• DATA FOR THIS TASK:
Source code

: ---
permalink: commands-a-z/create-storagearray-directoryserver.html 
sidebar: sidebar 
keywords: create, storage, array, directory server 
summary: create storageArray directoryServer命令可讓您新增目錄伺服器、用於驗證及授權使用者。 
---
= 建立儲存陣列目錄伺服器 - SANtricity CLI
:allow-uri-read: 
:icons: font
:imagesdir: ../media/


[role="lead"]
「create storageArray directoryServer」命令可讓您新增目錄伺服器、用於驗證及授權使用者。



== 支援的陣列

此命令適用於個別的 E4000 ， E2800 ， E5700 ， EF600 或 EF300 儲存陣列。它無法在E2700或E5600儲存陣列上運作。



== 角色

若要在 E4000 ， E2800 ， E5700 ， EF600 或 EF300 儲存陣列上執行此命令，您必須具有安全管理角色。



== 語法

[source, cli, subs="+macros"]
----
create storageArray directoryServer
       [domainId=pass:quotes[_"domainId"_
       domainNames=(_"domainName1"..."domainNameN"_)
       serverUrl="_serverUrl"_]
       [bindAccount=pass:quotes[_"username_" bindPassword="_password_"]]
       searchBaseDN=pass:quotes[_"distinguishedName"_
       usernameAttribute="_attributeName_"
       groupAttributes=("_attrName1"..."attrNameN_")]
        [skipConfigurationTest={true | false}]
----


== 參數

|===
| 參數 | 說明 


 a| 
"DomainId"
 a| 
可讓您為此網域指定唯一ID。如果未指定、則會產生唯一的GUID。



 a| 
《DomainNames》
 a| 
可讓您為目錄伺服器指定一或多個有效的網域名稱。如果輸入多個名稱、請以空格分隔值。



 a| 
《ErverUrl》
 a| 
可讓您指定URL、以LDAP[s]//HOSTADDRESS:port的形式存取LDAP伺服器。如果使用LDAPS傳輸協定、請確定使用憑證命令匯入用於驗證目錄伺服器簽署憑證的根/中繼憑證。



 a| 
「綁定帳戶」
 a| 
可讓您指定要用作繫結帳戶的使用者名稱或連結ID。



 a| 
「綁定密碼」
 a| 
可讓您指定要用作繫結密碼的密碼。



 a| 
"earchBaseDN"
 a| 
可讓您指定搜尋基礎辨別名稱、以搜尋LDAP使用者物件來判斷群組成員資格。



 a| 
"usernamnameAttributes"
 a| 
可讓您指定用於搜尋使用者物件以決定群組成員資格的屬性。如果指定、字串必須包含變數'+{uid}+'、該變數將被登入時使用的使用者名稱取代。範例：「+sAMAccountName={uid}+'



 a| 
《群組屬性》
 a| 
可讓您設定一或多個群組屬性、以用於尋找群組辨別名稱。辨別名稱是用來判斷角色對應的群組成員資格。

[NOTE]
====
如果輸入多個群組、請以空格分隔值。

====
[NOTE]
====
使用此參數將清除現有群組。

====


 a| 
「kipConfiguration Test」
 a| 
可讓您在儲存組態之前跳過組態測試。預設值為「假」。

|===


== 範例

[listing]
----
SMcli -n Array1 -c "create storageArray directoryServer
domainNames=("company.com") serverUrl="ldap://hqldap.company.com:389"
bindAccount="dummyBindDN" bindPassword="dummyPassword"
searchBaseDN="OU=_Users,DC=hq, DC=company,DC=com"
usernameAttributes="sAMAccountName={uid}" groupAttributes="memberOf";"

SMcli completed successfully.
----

• INSTRUCTION:
Reproduce each line of the records in which "bindPassword" appears.

• RESULT BELOW:
       [bindAccount=pass:quotes[_"username_" bindPassword="_password_"]]
bindAccount="dummyBindDN" bindPassword="dummyPassword"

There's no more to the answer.